Meine persönliche Bestleistung stellte ich jedoch bei der Premiere von Circus Roncalli in Bremen auf. Mein Kumpel, mit dem ich damals in einer WG lebte, und ich hatten vier Karten bekommen. Logisch, dass wir zusammen mit seinen Kindern dorthin gingen. Es war eine sehr lustige Vorstellung, entsprechend musste ich lachen. Blöd nur, dass ich auch an einer Stelle der Clown-Nummer kurz vor der Pause losprustete, in der es ganz still im Zelt war. Nach meinem Lacher war es genau umgekehrt: 3.000 Besucher amüsierten sich über mich.
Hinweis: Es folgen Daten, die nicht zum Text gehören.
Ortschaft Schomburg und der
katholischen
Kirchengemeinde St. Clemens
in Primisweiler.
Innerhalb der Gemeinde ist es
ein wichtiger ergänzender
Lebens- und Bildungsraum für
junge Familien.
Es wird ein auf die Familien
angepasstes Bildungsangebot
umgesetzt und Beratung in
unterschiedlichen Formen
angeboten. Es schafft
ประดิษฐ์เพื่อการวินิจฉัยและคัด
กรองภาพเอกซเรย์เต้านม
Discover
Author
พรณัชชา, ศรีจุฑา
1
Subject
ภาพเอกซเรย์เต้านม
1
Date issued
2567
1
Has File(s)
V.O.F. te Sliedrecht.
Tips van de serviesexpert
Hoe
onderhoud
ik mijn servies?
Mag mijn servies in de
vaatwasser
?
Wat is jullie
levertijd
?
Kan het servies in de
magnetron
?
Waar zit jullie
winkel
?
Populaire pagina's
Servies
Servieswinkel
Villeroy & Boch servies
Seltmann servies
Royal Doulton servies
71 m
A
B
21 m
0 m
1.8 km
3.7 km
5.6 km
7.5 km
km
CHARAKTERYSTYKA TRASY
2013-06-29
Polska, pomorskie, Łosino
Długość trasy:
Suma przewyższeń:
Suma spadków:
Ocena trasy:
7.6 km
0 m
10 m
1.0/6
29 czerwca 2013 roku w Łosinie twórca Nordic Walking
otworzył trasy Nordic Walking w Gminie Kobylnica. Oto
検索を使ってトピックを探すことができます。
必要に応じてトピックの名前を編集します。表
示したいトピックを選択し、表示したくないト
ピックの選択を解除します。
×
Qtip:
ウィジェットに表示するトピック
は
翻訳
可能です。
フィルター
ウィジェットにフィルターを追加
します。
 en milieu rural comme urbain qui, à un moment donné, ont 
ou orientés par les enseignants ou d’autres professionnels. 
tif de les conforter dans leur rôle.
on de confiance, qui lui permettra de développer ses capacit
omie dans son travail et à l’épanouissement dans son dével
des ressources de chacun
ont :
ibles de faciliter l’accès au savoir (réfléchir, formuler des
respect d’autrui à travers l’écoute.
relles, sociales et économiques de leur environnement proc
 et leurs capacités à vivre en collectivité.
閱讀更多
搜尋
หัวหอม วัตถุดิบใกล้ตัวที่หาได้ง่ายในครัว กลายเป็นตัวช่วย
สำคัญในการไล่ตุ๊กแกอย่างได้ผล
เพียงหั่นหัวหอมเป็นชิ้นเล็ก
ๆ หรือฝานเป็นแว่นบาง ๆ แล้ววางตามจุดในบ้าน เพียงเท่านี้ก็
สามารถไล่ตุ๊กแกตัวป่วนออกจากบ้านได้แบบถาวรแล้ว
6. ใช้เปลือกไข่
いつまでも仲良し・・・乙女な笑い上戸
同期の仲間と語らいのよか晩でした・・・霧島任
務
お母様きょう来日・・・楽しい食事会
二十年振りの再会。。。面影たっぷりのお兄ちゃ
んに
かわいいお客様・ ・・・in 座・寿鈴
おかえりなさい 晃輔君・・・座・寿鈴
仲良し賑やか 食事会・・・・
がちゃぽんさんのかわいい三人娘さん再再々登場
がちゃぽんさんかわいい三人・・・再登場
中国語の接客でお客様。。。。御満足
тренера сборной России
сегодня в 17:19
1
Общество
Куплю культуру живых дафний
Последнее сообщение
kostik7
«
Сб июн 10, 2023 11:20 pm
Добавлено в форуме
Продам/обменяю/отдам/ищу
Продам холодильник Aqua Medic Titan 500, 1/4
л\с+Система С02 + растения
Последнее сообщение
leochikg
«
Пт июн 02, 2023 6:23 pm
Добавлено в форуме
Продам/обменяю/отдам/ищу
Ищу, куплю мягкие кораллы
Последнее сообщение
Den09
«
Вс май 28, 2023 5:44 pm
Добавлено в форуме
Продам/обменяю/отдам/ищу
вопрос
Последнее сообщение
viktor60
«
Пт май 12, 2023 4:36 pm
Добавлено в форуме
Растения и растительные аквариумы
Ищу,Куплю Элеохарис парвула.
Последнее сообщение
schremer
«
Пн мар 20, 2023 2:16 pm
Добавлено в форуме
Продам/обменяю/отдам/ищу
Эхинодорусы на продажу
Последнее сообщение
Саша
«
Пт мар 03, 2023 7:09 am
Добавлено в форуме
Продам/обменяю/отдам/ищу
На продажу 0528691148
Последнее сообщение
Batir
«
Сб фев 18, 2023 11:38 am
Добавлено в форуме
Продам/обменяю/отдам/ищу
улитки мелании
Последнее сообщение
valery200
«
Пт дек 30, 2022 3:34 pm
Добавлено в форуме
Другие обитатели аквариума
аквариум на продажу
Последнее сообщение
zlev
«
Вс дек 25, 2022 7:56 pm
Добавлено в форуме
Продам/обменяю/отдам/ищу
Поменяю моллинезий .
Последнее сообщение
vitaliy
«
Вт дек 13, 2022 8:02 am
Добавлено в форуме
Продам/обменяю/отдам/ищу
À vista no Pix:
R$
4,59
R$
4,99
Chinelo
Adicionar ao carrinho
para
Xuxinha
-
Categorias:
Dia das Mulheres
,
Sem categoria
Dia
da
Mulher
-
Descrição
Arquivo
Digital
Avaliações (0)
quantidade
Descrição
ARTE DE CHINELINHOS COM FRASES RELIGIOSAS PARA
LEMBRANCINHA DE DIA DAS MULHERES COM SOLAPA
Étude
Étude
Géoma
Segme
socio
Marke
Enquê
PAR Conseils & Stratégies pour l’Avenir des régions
Gerne erinnere ich mich auch an eine Einladung zum Berliner Kabarett „Die Wühlmäuse“. Auch dort war es ziemlich lustig. Als ich wiederholt lachen musste, drehten sich die anderen Besucher einige Male um – sie wollten natürlich wissen, wer da denn so eine zugegebenermaßen schräge Lache hat. Meiner Kollegin und damaligen Geschäftspartnerin war das hochgradig peinlich. Sie stellte sich in der Pause in eine Ecke des Foyers und ließ mich wissen: „Mit Dir gehe ich nirgendwo mehr hin.“ Zum Glück hat sie die Drohung nicht wahrgemacht.

Einfach mal ablachen

Meine Versuche, mich zu beherrschen, sind bis heute kläglich gescheitert. So ist meine Lache eben, und ich kann da nicht aus meiner Haut. Um es mit dem ehemaligen Berliner Bürgermeister zu sagen: „Und das ist gut so!“ Im Übrigen, so finde ich, muss lachen in solch schrägen Zeiten einfach mal sein! Dazu gehört auch, dass das Telefonat mit dem lieben Kollegen aus Rotenburg in einer echten Lachorgie mündet – zu sagen hatten wir uns am Ende nichts, weil wir vor lachen einfach nicht mehr konnten.

Ich warte nun also auf den nächsten Klopfer der „Lütten“ und des „Großen“ meiner Kollegin. Da ich in der Regel öffentliche Verkehrsmittel benutze, ist die Möglichkeit, wieder auf dem Bahnsteig oder gar im Zug in schallendes Gelächter auszubrechen, recht groß.